Google’s autonomous (self-driving) car has received quite a bit of attention recently, with some media outlets predicting that the technology will be used in Canada by the year 2020.
Certainly, there are limitations to the technology that will need to be addressed before the product is brought to market. For instance, Google’s self-driving cars cannot be operated in inclement weather conditions such as snow or heavy rain. In addition, the car’s sensors cannot differentiate between a potential road hazard (such as a rock) and a non-hazard (such as a crumpled paper bag), and so the car will swerve around each. While the car can detect a pedestrian in the street, it cannot detect and respond to a police officer waving from the side of the road to direct traffic in an emergency.
Assuming these technical issues are remedied and the product is successfully (and safely) brought to market, accidents will still happen. However, our current laws are ill-equipped to deal with an automotive landscape where cars are self-driven by computers rather than controlled by human operators. For instance, how can a “driver” be held responsible for an accident when he or she did none of the driving?

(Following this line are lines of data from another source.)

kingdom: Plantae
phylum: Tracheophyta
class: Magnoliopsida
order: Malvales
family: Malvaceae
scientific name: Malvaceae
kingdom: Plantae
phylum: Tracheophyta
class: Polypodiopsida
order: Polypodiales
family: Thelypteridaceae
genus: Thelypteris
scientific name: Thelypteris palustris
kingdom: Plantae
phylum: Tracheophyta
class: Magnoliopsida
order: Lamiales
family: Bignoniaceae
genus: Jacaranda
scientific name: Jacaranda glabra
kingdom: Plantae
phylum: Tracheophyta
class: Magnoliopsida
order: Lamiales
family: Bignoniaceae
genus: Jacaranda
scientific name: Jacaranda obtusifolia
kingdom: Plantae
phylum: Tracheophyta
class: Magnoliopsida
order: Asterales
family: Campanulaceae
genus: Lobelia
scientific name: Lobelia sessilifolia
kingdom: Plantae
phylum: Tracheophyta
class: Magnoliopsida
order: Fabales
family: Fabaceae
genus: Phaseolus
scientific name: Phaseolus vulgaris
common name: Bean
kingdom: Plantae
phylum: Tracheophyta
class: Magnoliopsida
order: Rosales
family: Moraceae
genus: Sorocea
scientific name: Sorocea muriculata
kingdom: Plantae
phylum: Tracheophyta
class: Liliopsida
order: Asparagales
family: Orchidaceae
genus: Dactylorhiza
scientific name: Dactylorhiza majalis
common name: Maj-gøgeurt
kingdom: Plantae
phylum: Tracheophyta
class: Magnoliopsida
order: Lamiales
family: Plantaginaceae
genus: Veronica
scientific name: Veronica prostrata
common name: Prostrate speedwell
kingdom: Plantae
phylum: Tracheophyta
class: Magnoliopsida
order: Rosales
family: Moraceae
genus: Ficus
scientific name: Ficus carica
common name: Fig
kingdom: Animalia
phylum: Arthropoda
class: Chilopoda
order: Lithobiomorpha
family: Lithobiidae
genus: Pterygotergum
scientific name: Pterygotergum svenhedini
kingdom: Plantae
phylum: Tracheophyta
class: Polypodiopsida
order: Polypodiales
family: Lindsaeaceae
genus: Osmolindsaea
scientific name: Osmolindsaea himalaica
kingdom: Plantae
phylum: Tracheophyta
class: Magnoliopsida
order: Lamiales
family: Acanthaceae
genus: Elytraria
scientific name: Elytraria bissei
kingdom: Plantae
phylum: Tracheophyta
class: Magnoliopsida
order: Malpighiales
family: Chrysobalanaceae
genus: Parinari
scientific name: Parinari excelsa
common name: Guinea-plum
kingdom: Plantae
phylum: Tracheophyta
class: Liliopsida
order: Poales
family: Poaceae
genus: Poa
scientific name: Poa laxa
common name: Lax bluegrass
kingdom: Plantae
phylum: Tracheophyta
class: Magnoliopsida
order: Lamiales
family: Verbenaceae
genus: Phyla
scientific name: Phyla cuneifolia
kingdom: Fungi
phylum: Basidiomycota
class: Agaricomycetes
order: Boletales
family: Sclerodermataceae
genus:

The system, it seems, would require comprehensive reform: either injured parties will have to look exclusively look to vehicle manufacturers, programmers, and municipalities for fault in motor vehicle accident claims, or we will have to set aside issues of liability entirely and turn to an expanded no-fault scheme.
While manufacturers and computer programmers continue to work away, lawmakers and insurers will be carefully looking over their shoulders.